TASK GOAL:
Check every line of the records below for the string "Actual", then report only how many lines have it.

DATA FOR ANALYSIS:
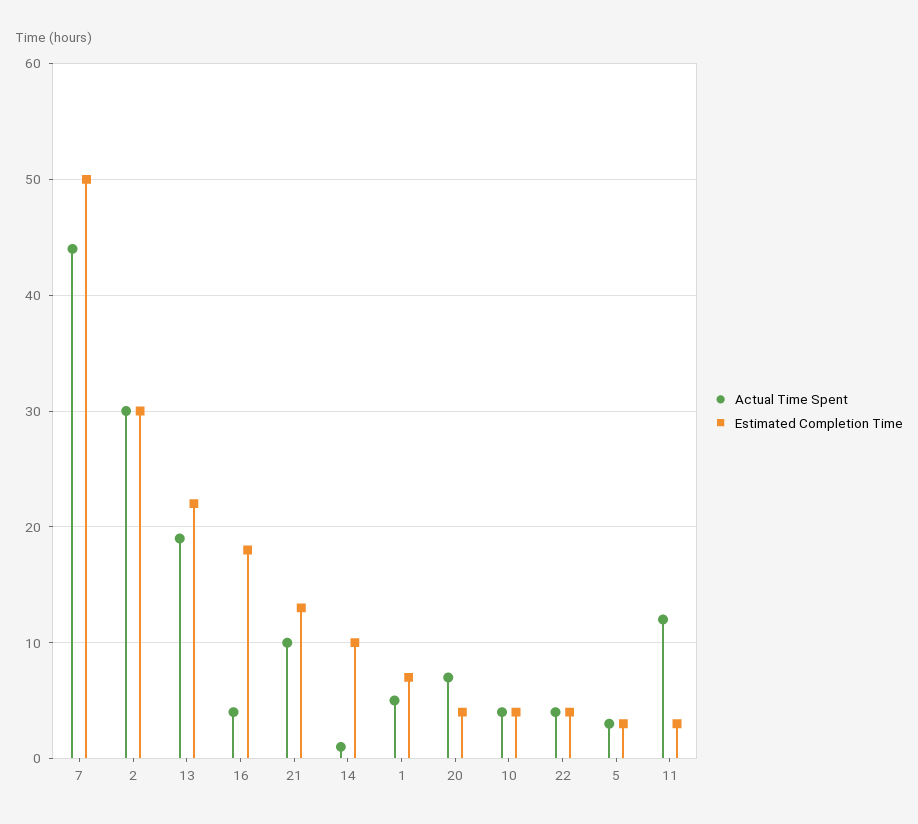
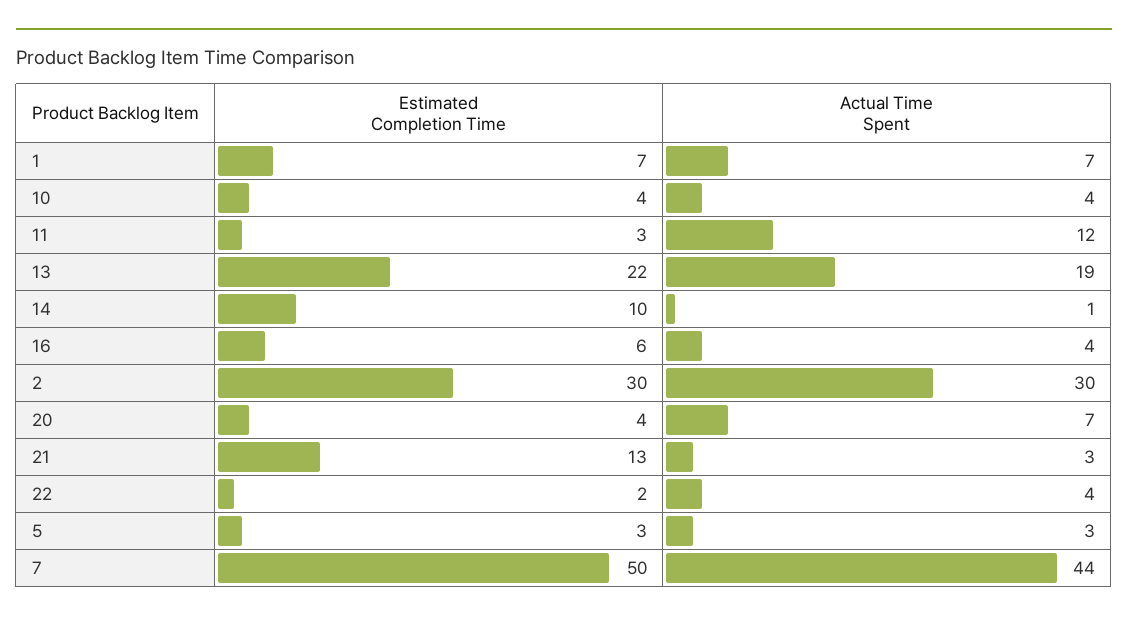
Estimated Completion Time, 16: 18 -> 6
Actual Time Spent, 21: 10 -> 3
Actual Time Spent, 1: 5 -> 7
Estimated Completion Time, 22: 4 -> 2

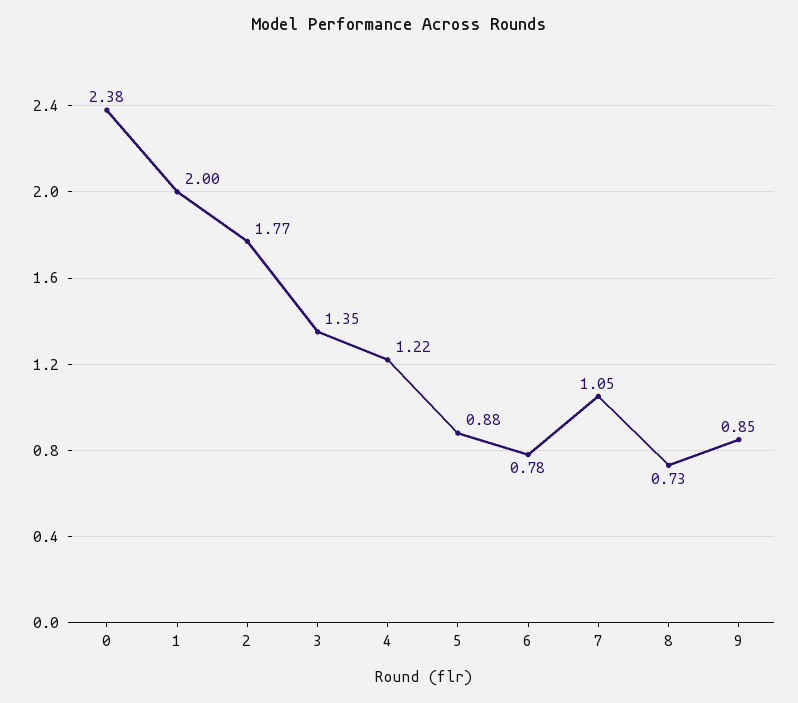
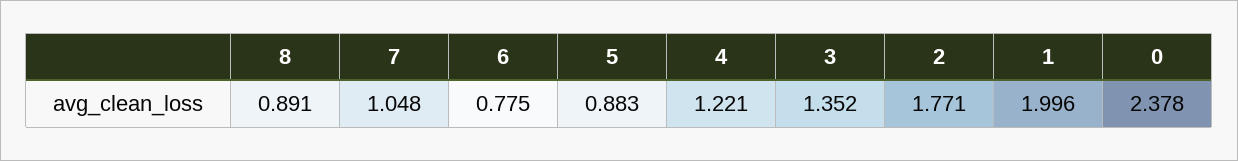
8: 0.73 -> 0.891
9: 0.85 -> none

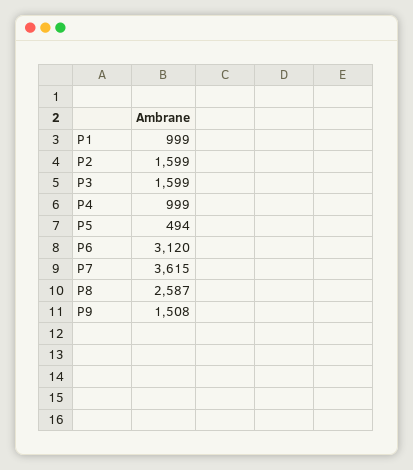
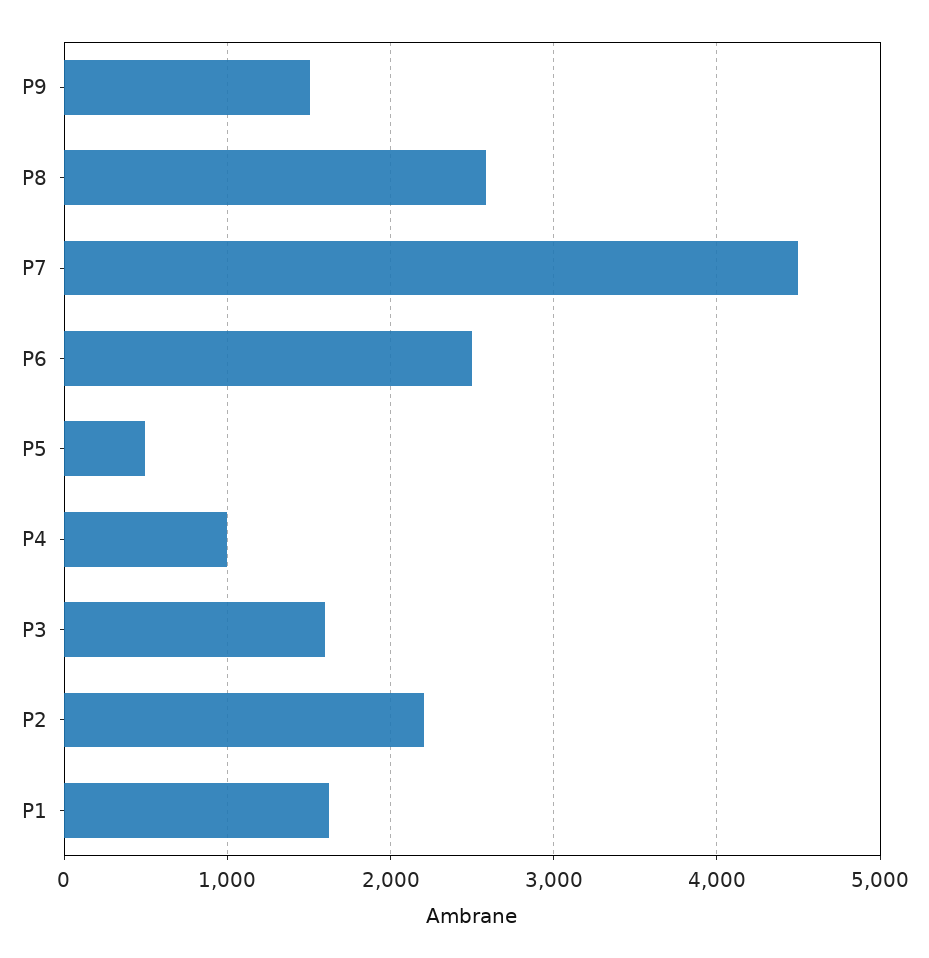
P1: 999 -> 1600
P2: 1599 -> 2200
P6: 3120 -> 2500
P7: 3615 -> 4500

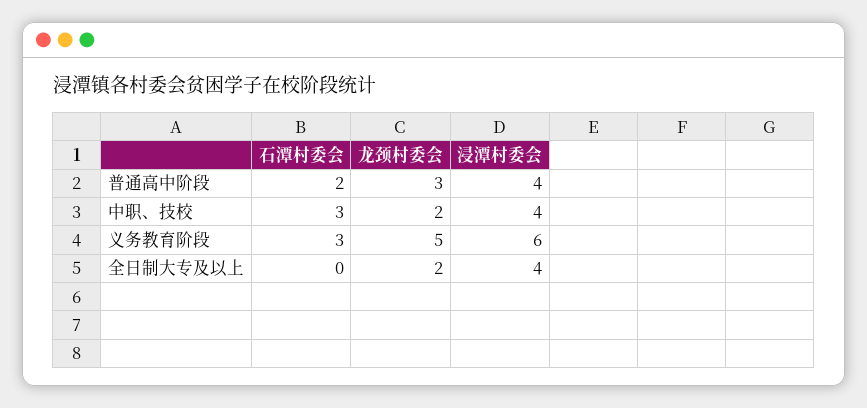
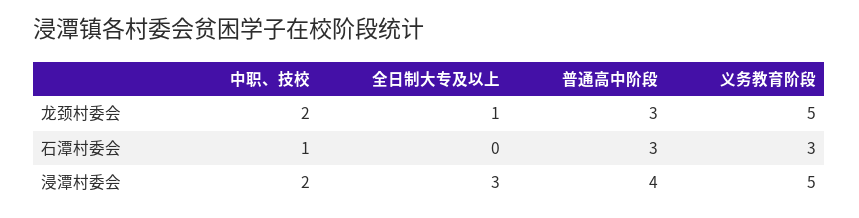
石潭村委会, 普通高中阶段: 2 -> 3
石潭村委会, 中职、技校: 3 -> 1
浸潭村委会, 中职、技校: 4 -> 2
浸潭村委会, 义务教育阶段: 6 -> 5
龙颈村委会, 全日制大专及以上: 2 -> 1
浸潭村委会, 全日制大专及以上: 4 -> 3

ANSWER:
2